By itself, the 2009 GM bankruptcy was a poster child for some of the many flaws in chapter 11 and bankruptcy law as used to handle contingent liability claims. See, for example, here, here, here, and here. That said, Bankruptcy Judge Gerber sometimes did draw a due process lines in terms of cutting off claims without notice and a hearing. See herehere (Wilmer Hale article), here (brief of Public Citizen and others). On later appeal, Judge Kaplan, however, tossed out due process and barred tort claims with alacrity.

That poster child status is now reinforced by  the emerging story about GM’s now started recall of defective ignition switches. This new recall is based on information indicating GM chose not to to act on that dates back to at least 2003, and appears to involve at least 13 deaths.
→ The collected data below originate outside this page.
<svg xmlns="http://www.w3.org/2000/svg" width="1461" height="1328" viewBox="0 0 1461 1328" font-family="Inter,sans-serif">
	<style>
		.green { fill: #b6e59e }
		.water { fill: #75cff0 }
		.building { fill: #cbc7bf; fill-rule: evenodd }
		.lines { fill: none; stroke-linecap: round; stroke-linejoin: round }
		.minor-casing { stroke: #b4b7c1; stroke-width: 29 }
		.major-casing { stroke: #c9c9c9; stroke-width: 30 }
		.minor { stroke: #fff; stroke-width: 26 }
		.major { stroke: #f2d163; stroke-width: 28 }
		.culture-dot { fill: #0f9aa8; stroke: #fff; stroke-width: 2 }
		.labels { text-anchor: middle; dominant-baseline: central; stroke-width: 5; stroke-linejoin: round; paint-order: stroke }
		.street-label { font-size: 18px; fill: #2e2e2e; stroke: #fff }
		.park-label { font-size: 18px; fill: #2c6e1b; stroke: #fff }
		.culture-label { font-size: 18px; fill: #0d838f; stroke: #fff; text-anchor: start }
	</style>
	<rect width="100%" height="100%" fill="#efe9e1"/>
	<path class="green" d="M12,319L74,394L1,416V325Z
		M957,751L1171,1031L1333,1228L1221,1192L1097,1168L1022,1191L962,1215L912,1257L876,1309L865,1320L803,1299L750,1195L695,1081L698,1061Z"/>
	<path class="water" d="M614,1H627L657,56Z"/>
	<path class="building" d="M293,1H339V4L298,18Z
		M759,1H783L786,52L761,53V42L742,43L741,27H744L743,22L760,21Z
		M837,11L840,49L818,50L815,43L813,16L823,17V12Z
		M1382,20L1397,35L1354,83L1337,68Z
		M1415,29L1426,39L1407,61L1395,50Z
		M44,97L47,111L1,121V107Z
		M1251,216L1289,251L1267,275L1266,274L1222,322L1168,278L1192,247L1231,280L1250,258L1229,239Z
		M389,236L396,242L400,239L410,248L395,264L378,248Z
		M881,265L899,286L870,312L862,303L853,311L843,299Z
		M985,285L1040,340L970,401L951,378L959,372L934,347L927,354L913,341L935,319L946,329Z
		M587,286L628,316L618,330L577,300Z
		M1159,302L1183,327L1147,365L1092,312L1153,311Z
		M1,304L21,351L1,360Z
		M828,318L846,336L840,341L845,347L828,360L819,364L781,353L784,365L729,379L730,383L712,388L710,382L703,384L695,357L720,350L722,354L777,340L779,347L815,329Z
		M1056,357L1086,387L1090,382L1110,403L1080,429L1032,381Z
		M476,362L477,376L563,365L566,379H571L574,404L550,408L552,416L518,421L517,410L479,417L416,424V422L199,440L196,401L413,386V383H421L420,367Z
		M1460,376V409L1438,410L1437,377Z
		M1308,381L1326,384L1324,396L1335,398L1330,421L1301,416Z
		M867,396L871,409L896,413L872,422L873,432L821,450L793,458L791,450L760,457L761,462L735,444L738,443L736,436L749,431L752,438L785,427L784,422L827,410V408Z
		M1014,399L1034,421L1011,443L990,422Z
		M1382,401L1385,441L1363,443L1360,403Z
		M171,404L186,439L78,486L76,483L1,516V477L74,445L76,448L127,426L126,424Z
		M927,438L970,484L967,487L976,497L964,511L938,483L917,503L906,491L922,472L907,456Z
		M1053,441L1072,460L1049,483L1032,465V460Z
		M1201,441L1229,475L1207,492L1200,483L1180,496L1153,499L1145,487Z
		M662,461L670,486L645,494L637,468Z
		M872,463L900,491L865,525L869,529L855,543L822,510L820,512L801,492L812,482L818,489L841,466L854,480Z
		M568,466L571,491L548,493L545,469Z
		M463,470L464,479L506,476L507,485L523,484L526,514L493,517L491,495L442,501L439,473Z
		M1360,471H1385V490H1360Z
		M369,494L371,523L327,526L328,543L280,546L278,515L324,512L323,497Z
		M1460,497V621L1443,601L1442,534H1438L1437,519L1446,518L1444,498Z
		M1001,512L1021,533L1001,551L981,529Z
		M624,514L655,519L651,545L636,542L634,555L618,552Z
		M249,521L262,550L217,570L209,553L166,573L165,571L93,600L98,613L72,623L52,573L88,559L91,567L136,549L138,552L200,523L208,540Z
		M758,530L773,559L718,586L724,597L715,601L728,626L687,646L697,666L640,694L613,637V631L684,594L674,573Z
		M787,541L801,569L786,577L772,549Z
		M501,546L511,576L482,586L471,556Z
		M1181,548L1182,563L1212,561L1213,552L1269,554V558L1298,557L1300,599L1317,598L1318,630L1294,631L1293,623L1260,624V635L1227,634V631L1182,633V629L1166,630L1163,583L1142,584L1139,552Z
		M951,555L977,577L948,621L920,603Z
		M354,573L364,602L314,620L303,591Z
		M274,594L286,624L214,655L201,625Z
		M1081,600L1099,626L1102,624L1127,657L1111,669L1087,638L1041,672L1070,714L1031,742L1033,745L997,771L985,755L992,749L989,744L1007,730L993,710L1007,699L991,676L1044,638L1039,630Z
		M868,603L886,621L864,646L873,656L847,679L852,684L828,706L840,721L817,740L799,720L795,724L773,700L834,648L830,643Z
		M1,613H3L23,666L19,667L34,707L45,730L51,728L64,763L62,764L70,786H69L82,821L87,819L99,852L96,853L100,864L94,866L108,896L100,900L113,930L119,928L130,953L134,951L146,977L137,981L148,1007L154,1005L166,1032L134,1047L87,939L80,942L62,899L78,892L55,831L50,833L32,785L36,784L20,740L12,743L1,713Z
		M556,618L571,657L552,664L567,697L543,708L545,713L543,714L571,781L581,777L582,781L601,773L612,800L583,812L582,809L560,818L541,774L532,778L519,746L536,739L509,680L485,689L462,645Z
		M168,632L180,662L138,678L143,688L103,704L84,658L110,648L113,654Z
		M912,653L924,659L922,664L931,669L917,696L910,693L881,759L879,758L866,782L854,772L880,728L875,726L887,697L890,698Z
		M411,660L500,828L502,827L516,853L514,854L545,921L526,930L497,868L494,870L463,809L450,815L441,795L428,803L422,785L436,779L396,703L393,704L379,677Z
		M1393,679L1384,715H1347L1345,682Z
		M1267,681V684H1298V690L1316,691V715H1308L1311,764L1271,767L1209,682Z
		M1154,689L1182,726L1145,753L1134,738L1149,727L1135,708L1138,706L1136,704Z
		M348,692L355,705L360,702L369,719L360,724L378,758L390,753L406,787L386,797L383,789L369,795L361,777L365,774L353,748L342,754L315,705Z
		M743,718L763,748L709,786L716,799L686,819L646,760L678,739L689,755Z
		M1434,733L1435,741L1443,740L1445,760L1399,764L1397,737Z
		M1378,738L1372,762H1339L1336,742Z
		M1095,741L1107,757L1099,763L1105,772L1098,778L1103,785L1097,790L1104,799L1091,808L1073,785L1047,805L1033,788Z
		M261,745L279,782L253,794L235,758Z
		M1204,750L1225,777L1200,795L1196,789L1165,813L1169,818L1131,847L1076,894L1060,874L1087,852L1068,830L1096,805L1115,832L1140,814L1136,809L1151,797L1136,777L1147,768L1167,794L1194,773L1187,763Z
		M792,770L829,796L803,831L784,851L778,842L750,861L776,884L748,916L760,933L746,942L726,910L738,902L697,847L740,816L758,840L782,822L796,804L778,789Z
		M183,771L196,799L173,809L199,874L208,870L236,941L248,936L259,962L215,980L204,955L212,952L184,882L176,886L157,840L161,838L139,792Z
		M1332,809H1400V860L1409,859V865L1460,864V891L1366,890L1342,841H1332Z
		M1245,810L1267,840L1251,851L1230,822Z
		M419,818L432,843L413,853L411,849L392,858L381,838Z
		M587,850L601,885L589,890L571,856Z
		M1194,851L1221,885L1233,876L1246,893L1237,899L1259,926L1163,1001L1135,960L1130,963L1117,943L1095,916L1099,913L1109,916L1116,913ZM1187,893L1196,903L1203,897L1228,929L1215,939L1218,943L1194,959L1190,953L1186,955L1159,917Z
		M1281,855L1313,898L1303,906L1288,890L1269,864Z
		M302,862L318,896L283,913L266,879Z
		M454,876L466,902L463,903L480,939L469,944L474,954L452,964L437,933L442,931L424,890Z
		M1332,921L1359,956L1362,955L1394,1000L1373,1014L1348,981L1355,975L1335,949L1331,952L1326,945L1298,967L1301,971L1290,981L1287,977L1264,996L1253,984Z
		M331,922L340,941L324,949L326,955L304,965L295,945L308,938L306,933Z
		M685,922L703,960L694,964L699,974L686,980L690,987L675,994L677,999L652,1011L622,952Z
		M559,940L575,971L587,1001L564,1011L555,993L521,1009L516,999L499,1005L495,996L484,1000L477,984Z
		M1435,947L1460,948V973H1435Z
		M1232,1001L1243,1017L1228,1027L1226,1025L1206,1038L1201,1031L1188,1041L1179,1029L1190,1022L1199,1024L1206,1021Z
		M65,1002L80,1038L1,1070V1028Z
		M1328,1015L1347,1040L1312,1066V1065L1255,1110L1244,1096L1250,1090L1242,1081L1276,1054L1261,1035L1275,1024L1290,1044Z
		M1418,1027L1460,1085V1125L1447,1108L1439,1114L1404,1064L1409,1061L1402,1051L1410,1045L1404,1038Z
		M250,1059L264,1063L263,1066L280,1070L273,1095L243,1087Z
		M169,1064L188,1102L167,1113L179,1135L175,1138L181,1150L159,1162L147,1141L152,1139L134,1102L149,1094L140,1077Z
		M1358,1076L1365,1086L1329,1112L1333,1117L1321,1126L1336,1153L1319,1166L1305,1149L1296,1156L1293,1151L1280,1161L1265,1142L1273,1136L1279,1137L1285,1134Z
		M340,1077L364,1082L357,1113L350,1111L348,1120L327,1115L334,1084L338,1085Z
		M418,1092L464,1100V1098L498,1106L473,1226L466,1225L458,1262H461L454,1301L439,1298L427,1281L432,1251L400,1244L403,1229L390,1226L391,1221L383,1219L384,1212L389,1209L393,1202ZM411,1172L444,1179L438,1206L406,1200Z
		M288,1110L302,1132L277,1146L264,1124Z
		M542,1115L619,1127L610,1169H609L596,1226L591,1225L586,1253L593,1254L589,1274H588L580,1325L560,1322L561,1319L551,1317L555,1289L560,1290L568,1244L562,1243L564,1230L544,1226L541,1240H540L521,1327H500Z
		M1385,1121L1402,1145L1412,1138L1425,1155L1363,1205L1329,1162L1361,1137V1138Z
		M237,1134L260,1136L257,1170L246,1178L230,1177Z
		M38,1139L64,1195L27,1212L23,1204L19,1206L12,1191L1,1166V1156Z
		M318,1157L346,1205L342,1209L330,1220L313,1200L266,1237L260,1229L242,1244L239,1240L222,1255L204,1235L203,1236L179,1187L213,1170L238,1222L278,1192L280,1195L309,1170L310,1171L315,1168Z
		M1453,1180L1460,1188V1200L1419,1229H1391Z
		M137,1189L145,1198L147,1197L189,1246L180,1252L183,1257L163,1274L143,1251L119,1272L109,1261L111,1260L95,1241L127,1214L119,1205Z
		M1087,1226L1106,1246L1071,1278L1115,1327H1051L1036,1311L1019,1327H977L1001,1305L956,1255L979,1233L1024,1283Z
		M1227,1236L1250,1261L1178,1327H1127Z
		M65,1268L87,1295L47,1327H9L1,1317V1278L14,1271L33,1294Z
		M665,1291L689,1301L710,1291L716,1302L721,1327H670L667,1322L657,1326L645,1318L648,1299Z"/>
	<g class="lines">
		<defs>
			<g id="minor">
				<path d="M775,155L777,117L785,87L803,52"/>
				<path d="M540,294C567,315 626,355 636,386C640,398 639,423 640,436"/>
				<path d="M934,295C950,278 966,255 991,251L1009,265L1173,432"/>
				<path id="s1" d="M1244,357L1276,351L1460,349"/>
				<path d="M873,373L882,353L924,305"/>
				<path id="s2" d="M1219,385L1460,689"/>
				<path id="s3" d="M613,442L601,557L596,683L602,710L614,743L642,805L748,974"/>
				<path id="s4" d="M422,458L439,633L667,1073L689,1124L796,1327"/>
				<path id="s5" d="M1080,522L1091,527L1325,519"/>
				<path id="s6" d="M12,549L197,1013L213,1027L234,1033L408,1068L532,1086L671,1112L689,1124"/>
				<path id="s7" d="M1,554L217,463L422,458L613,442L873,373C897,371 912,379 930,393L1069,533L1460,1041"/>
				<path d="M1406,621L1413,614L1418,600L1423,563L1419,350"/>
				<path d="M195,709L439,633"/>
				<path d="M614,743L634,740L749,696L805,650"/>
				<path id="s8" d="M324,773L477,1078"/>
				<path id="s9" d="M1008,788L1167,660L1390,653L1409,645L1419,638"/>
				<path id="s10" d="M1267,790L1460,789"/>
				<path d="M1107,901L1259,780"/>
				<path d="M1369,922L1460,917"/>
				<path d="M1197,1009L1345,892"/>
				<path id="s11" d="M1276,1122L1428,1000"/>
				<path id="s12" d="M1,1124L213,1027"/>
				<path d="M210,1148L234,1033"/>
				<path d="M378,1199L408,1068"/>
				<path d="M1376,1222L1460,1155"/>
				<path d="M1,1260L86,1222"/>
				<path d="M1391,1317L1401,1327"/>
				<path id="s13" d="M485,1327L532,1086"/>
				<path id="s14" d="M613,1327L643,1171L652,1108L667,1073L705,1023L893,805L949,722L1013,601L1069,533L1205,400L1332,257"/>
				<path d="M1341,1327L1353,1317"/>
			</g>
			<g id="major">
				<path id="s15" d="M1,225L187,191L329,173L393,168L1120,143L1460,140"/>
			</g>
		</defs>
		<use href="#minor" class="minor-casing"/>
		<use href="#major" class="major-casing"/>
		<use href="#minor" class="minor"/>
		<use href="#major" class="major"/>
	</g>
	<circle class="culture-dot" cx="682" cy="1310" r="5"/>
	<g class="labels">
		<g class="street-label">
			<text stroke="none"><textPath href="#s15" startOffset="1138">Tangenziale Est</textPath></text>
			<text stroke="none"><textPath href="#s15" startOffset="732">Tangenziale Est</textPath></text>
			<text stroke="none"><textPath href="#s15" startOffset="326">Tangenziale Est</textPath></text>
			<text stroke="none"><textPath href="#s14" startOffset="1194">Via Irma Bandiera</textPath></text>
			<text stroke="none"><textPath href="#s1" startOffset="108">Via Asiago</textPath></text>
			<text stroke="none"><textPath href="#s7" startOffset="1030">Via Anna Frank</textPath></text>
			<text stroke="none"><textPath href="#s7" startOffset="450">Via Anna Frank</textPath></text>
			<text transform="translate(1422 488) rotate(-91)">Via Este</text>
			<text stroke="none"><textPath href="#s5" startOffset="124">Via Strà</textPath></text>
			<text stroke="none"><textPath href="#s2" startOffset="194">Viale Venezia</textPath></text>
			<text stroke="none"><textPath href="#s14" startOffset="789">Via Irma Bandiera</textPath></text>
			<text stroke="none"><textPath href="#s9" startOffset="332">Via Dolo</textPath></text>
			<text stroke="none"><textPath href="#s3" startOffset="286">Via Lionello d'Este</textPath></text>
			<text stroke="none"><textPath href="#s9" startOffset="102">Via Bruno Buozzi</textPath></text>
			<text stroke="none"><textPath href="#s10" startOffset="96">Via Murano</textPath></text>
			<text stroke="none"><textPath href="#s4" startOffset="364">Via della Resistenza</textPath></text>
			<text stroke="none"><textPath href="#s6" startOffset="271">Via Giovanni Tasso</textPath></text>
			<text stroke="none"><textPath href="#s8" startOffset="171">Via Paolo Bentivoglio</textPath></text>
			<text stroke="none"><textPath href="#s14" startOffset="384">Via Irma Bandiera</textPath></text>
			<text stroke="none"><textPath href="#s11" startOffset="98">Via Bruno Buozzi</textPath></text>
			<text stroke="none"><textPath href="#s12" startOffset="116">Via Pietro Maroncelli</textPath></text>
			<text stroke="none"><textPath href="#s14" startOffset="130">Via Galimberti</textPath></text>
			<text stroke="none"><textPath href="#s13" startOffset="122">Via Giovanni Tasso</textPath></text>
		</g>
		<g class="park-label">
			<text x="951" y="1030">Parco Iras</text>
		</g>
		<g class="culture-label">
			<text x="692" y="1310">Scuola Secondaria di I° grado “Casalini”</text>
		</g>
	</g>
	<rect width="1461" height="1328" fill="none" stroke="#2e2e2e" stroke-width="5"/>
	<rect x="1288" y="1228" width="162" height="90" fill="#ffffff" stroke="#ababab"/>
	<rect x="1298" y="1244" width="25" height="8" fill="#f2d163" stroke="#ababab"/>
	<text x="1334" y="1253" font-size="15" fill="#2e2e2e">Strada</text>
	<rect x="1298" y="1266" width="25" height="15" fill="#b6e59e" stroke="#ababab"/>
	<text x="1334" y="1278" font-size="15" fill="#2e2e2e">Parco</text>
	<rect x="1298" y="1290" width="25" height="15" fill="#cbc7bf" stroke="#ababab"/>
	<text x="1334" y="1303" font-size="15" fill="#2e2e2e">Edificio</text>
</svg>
GM’s bankruptcy petition was not served on and did not give notice of the defective ignition switches  to car owners, to subrogated property insurance companies that paid for damage to cars that were hit after stalls,  or to subrogated health insurers that paid for medical services for killed or injured people. Perhaps GM is not or was not liable for negligence or under strict liability – that’s not clear. But plainly it is clear that due process is not possibly satisfied when bankruptcy courts cut off claims that are creatures of state law, and before the claims can be known, especially if the company failed to act despite superior information. See also here (Frost Brown Todd article), here (Kramer Levin article on use of Code section 105 powers); here (Linda Mullenix’ early  2003 paper on Agent Orange and due process rights of unknown claimants), here (later 2003 article by Mullenix); here (Second Circuit’s 2001 opinion in Stephenson v. Dow Chemical), here (popular press article on the rulings by SCOTUS in cert on Dow), and here (economic look at Dow).